Maybe there is a simple change to eigen or the derivative rule that will fix this?

@abraemer, the problem is related to quantum control, however the big issue here is how the states are constructed. I have some coupled superconducting circuits and while the dynamics is only on the low energy states of my system, I need to extract these states by individually diagonalizing each transmon (which are functions of the optimization parameters) and then project onto the low energy states. This diagonalization step is the one that I am having issues using autodiff with. Generally optimal control schemes don’t have this step.

As I said, just use GenericLinearAlgebra:

import ForwardDiff
using LinearAlgebra
using GenericLinearAlgebra

function test(x)
    eigen(x).vectors[1]
end

x0 = [[0,1] [1,0]]

ForwardDiff.gradient(test, x0)

Note that you need some scalar function of eigen or eigvals, as ForwardDiff only takes gradients of scalar functions.

This gives the same error as above.

You need ForwardDiff 0.10, the new version is buggy.

Ah! My bad. Yes, that does work, I will take a look at their open issues and see if this is mentioned and open one if not. How reliable is 0.10?

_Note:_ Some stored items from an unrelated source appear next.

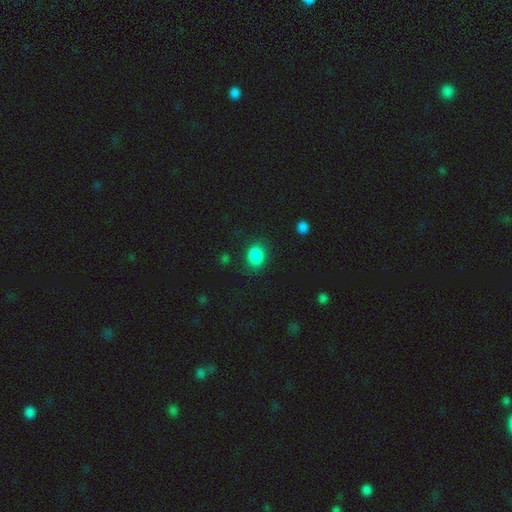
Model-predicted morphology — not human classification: Smooth or featured?
  - smooth: 86% *
  - star or artifact: 10%
  - featured or disk: 4%
How rounded?
  - in between: 57% *
  - round: 41%
  - cigar-shaped: 1%
Merging?
  - none: 83% *
  - minor disturbance: 12%
  - major disturbance: 4%
  - merger: 2%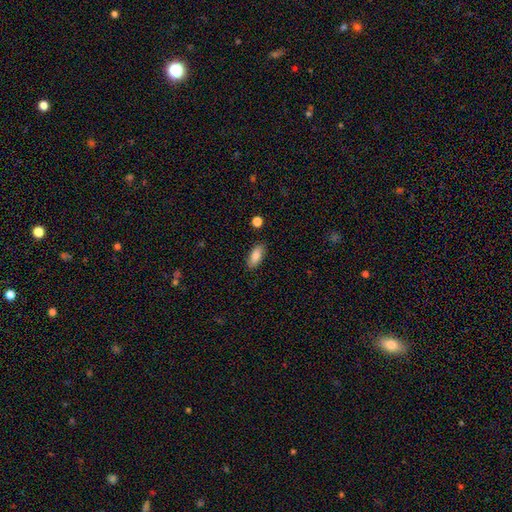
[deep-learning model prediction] Q: Smooth or featured?
A: smooth (84%); runner-up: featured or disk (9%)
Q: How rounded?
A: in between (87%); runner-up: cigar-shaped (11%)
Q: Merging?
A: none (85%); runner-up: minor disturbance (11%)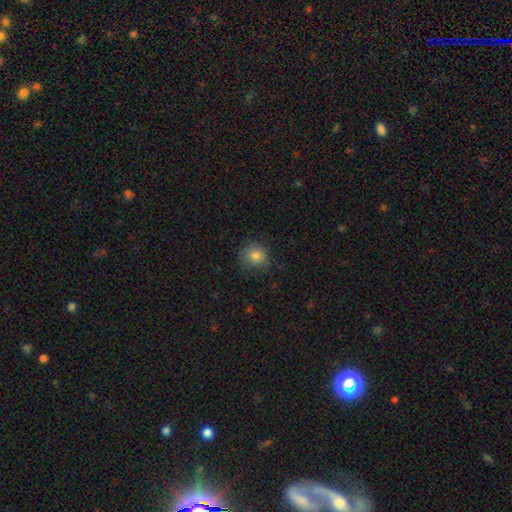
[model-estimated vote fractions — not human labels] smooth-or-featured: smooth: 82% | star or artifact: 11% | featured or disk: 6%
  how-rounded: round: 84% | in between: 16% | cigar-shaped: 1%
  merging: none: 82% | minor disturbance: 13% | major disturbance: 3% | merger: 1%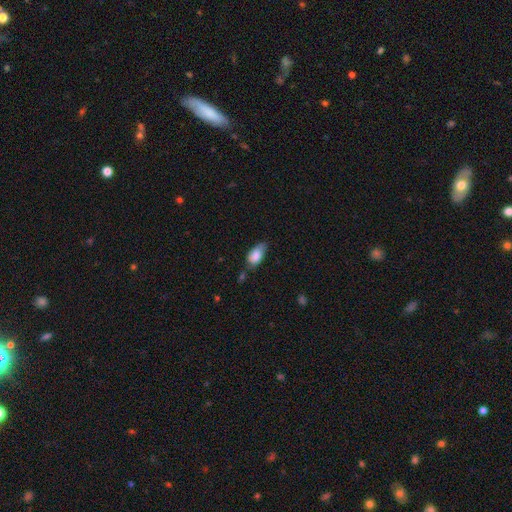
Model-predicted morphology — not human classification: Smooth or featured? smooth (83%)
How rounded? in between (91%)
Merging? none (49%)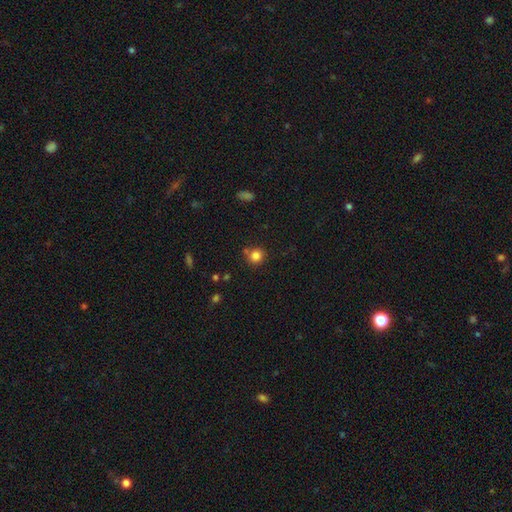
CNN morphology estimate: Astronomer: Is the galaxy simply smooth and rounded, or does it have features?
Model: smooth — 83%.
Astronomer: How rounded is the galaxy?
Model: round — 90%.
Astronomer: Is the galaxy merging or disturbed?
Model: none — 77%.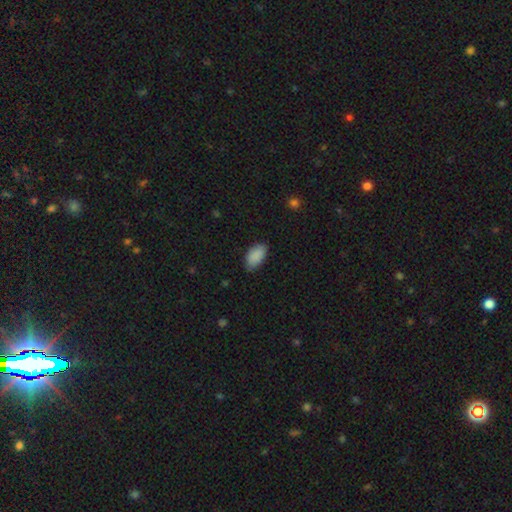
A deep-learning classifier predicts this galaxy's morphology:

It’s known how to find the dependence of an eigenvector and eigenvalue on a single parameter. It’s in Golub and Van Loan, among many other places. Starting from Ax=\lambda x, differentiate both sides with respect to your parameter and get 4 terms from the product rules. Take the inner product against x in the symmetric case (or a right eigenvector more generally), and two of those cancel out. This lets you solve for \dot{\lambda}, and then the 4-term expression can be used to find \dot{x}.

I presume you could let the parameter equal each matrix element in turn to build up the gradient. I suspect that would be a lot faster.

I’m not sure it’s quire right to describe the new (or the old) behavior as buggy. The new behavior is just a slightly different derivative definition.

I’m only aware of two open issues about eigen:

  1. performance regression in x1.x? with GenericLinearAlgebra/sqrt or eigen · Issue #780 · JuliaDiff/ForwardDiff.jl · GitHub
  2. Regression in 1.0, asking for Hessian of a complex matrix function results in infinite loop · Issue #756 · JuliaDiff/ForwardDiff.jl · GitHub

As far as I can tell yours is independent.

As for 0.10, it’s rock solid. I’ve been using it for years without any problems.

There is no ambiguity or controversy about the definition of derivative for eigenvalues and eigenvectors. The old version gives the correct answer, the new one doesn’t. That’s a bug and a regression.